To solve the problem, we need to understand the relationship between the radius of the wire and the force required to break it. The force required to break a wire is related to its cross-sectional area, which depends on the radius. ### Step-by-Step Solution: 1. **Understand the relationship between force and area**: The force required to break a wire is proportional to its cross-sectional area.
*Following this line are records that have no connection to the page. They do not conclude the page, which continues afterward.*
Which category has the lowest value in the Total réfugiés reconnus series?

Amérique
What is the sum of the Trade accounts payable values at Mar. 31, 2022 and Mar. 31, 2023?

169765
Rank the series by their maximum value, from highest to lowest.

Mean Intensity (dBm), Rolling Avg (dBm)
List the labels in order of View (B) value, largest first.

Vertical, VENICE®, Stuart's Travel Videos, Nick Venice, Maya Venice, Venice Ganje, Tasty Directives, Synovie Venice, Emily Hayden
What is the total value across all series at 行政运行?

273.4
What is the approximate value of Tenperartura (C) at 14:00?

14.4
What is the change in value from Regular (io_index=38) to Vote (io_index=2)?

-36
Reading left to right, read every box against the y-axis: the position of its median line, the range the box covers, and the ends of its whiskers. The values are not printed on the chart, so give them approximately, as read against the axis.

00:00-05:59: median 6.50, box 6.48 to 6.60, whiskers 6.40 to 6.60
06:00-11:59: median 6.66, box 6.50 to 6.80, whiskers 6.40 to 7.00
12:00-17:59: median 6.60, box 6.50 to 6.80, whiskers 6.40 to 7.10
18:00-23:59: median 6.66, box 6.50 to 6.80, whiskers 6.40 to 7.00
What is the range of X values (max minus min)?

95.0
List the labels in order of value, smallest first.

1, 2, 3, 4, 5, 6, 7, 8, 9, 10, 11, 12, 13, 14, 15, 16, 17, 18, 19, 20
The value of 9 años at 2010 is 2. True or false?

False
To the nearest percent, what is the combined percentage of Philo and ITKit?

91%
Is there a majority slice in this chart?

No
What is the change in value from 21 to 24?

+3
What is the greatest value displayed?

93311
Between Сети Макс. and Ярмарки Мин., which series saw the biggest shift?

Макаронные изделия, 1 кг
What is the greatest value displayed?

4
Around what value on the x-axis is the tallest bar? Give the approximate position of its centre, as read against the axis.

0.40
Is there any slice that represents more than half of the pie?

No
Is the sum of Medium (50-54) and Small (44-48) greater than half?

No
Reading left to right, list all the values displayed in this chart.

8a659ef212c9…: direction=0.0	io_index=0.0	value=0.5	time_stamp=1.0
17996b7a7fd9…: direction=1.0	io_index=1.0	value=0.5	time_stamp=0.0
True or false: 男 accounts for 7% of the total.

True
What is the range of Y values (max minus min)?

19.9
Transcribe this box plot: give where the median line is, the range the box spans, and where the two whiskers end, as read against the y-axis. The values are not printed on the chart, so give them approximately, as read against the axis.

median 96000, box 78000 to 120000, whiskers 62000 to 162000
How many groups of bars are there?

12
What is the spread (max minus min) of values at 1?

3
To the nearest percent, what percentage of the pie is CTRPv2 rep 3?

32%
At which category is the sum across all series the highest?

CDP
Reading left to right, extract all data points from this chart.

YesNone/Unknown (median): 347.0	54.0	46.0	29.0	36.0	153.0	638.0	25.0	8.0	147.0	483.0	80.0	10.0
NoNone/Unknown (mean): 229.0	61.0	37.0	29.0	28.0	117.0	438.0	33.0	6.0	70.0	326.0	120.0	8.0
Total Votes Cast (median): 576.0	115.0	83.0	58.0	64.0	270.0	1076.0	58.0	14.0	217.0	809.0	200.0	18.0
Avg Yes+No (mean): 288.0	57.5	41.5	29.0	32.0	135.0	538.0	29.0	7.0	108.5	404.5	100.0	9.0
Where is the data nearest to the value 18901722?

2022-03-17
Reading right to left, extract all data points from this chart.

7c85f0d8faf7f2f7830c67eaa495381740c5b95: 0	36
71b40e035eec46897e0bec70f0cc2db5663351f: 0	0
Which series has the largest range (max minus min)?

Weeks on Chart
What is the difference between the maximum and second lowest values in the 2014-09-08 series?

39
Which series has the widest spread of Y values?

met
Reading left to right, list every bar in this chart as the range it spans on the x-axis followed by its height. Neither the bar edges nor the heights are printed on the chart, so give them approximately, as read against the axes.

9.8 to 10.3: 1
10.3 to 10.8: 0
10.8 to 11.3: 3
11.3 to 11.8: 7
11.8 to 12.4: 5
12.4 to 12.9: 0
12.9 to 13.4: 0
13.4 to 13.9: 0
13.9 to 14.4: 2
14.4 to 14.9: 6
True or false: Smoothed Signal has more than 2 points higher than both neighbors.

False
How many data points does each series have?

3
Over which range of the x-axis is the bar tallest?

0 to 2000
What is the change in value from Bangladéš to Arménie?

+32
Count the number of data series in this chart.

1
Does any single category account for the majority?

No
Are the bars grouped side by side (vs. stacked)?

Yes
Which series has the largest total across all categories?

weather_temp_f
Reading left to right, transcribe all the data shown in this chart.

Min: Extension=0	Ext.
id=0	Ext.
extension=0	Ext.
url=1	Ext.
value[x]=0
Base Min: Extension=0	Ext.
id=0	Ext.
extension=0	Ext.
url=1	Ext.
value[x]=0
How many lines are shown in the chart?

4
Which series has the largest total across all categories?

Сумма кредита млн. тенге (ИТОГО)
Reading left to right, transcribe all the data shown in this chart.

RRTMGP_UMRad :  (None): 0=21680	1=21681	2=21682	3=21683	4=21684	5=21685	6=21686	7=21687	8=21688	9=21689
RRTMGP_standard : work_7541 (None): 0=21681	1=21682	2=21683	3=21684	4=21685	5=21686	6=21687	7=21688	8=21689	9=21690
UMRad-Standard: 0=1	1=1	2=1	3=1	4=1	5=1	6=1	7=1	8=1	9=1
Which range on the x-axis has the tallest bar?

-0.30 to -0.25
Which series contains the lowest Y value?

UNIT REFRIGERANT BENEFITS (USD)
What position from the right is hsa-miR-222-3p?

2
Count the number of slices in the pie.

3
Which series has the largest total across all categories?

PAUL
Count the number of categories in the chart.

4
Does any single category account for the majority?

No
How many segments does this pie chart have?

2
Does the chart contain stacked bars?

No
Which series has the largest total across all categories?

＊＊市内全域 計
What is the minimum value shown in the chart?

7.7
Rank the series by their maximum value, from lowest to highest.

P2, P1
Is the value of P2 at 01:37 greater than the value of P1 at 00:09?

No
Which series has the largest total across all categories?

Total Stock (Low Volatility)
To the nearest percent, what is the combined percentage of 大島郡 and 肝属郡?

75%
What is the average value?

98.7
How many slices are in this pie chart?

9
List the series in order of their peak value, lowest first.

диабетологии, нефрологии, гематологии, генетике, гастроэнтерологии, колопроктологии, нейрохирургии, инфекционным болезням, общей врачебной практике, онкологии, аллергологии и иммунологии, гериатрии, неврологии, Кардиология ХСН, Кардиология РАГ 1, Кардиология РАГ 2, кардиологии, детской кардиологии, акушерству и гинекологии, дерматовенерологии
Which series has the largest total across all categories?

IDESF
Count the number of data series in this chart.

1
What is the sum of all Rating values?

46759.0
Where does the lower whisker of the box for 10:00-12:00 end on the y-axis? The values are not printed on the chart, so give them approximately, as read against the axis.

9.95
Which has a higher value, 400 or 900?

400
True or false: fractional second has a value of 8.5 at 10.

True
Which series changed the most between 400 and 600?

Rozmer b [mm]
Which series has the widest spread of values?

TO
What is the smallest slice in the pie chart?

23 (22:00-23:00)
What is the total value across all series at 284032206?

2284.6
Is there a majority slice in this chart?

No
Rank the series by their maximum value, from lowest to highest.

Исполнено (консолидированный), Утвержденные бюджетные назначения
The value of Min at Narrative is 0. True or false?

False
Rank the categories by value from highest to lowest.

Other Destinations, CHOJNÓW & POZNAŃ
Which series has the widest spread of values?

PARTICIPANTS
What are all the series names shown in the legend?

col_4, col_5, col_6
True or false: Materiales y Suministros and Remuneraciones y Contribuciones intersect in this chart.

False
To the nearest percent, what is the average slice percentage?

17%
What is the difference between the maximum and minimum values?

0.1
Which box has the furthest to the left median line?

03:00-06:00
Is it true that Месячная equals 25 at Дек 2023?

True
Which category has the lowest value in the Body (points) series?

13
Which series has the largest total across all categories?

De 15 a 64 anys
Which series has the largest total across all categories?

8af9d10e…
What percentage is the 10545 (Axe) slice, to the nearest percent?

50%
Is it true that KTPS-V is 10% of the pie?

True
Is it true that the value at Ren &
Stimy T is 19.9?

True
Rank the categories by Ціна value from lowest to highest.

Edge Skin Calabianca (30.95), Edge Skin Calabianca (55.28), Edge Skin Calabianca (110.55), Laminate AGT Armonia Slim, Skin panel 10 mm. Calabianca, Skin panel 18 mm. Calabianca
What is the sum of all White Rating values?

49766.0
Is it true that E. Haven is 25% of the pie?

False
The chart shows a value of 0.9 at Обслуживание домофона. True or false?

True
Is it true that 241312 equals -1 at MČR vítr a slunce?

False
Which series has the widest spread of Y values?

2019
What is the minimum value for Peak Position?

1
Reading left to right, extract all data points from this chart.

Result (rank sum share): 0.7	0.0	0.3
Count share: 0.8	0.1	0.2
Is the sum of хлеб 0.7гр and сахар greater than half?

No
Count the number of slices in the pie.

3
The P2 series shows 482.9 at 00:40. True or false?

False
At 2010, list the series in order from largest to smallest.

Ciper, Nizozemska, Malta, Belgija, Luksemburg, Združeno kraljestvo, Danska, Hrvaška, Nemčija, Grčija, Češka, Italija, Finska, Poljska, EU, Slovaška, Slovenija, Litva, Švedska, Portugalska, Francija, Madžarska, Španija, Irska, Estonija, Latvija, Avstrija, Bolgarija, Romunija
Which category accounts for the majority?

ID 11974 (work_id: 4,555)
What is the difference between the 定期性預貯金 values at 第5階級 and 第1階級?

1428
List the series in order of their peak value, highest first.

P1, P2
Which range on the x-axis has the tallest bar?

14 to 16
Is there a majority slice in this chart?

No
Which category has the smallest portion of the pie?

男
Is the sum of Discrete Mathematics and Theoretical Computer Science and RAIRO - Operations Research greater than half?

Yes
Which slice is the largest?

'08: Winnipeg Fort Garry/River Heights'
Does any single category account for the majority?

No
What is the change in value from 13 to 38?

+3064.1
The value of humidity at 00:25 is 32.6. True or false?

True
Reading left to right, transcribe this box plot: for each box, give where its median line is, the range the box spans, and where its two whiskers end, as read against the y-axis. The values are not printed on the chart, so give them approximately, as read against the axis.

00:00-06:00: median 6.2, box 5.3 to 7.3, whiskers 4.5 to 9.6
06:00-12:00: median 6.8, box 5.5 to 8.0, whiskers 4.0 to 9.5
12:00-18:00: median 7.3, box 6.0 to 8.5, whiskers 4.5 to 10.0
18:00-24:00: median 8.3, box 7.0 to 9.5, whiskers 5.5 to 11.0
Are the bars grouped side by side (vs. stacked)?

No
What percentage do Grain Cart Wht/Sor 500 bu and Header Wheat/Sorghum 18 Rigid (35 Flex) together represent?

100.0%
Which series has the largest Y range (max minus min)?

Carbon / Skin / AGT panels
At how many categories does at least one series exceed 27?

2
For a circular wire, the cross-sectional area \( A \) can be calculated using the formula: \[ A = \pi R^2 \] where \( R \) is the radius of the wire. 2. **Calculate the area for the first wire**: For the wire with radius \( R \): \[ A_1 = \pi R^2 \] Let the force required to break this wire be \( F \). 3. **Calculate the area for the second wire**: For the wire with radius \( 2R \): \[ A_2 = \pi (2R)^2 = \pi \cdot 4R^2 = 4\pi R^2 \] 4. **Relate the forces**: Since the force required to break the wire is proportional to the cross-sectional area, we can set up the following relationship: \[ \frac{F_2}{F} = \frac{A_2}{A_1} \] Substituting the areas we calculated: \[ \frac{F_2}{F} = \frac{4\pi R^2}{\pi R^2} = 4 \] 5. **Calculate the force for the second wire**: Therefore, we can express \( F_2 \) in terms of \( F \): \[ F_2 = 4F \] ### Final Answer: The force needed to break a copper wire of radius \( 2R \) will be \( 4F \). ---